— START OF SOURCE EXTRACT —
Critique: The paper did well showing how measurement bias is extremely prevalent, but I find it hard to see how it could ever be removed in a sustainable manner. A future in which every experiment requires 400+ experimental setups seems like you would need some sort of computing cluster to help and I don't like how that would increase the barrier of entry to doing "more correct" experiments. I think maybe it would be worth exploring more on a tolerable level of measurement bias, so we don't need so many setups. Also, I wonder how valid some of the counterarguments this paper are. For example, in section 6.2 they address the argument that large speedups can, in a sense, overpower measurement bias, but the paper counters with data from section 4, showing how some instances of measurement bias can be very large too. This seems a bit of an overgeneralization to me, especially if a given large speedup is also theoretically sound. But I suppose it's not a bad idea to consider the possibly of bias despite huge results.

Questions: This paper mentioned some solutions like more cooperation from hardware. Just like how RISC-V has been nice for open-source hardware, I wonder if a completely open-sourced CPU could be a good standard for benchmarks in the future?

Also, I wonder if the prevalence of measurement bias should impact the optimizations we choose to make. Should we be optimizing compilers to work with modern hardware, or if we should be doing optimizations that work on theoretically ideal hardware (like infinite cache lines for example) and let hardware designers optimize to fit the compilers? I'm thinking that in the case of the paper, an experiment done on a simulation of an ideal hardware could reduce issues caused by memory alignment, and then there are less factors to consider like linking order.

1 reply

arnavm30 Jan 23, 2025

Hi Tean,

I had the same thought about how requiring 400+ experimental setups is a large barrier to entry and likely unrealistic. Moreover, that number is only considering the 2 dimensions they focus on (environment size and link order), and they mention that these are just a few of the “numerous ways of affecting memory layout,” and memory layout is in itself just one source of measurement bias (room temperature is another they raise). All that to say, with hardware and software becoming more configurable, it does not seem realistic to try all environmental setups or that even a random sample would be representative. With how often they seem to point out that there are other sources of measurement of bias, I would have liked to see an analysis that takes more of these sources into account rather than just the 2.

I think your idea of a fully open-sourced CPU makes a lot of sense. I imagine little has changed since the paper was published in terms of hardware vendors not wanting to disclose the full microarchitectural implementation.

Given how much of a problem measurement bias is and the extent it affects speedup (unpredictable fluctuations), I’m curious if there are metrics other than “raw” speedup (using run times) that can attenuate measurement bias? Or rather than just one metric to quantitatively evaluate performance, are there other metrics that can be considered together to better evaluate a program’s performance?

InnovativeInventor · 2025-01-23T01:56:54Z

InnovativeInventor
Jan 23, 2025

Critique. I would have appreciated a causal analysis of the original question posed: to what degree do O3 optimizations improve
performance? This is absent from the paper.
— END OF SOURCE EXTRACT —
— START OF RECORD EXCERPTS —
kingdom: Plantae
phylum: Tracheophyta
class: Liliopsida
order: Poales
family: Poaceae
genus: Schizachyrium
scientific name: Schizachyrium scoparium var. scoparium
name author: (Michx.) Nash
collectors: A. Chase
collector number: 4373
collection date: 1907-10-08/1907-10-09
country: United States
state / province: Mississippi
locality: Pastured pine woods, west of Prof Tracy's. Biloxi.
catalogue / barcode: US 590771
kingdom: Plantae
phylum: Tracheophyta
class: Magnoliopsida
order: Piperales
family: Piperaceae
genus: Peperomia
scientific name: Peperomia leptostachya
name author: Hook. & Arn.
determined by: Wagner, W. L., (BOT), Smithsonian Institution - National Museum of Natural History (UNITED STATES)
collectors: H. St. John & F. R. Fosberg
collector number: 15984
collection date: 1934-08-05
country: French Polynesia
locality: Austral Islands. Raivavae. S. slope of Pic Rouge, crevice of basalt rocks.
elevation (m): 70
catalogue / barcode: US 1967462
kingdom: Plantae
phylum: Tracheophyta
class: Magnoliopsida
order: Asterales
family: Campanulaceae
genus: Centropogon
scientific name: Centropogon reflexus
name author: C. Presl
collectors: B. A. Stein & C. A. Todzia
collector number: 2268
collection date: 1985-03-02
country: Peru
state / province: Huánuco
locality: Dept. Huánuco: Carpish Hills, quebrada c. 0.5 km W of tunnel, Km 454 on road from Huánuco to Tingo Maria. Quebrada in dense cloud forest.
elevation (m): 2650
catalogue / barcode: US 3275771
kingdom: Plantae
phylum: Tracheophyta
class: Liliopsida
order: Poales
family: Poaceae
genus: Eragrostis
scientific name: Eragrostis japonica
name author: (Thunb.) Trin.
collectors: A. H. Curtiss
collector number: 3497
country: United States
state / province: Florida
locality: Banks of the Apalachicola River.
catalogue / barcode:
— END OF RECORD EXCERPTS —
Write a continuation of the forum thread on measurement bias in performance experiments, starting right after its final sentence.

> ANSWER TO THIS PROBLEM
A proper casual analysis of this question would intervene minimally on the exact O3 optimizations applied. In particular, I was expecting an attempt to isolate (if possible) the optimization pass(es) responsible for performance wins and losses in benchmarks, with perhaps some discussion to experimentally reach casual conclusions while working around the compilers phase ordering problem.

Question. What would be a good way to measure compiler performance wins while working around the phase ordering problem? I was thinking that one could ablate various combinations of O3 optimization passes. Depending on how many passes there are, it might be feasible to enumerate all possible combination of O3 optimizations passes for the interesting benchmark suites (e.g. those that straddle the 1.0 line).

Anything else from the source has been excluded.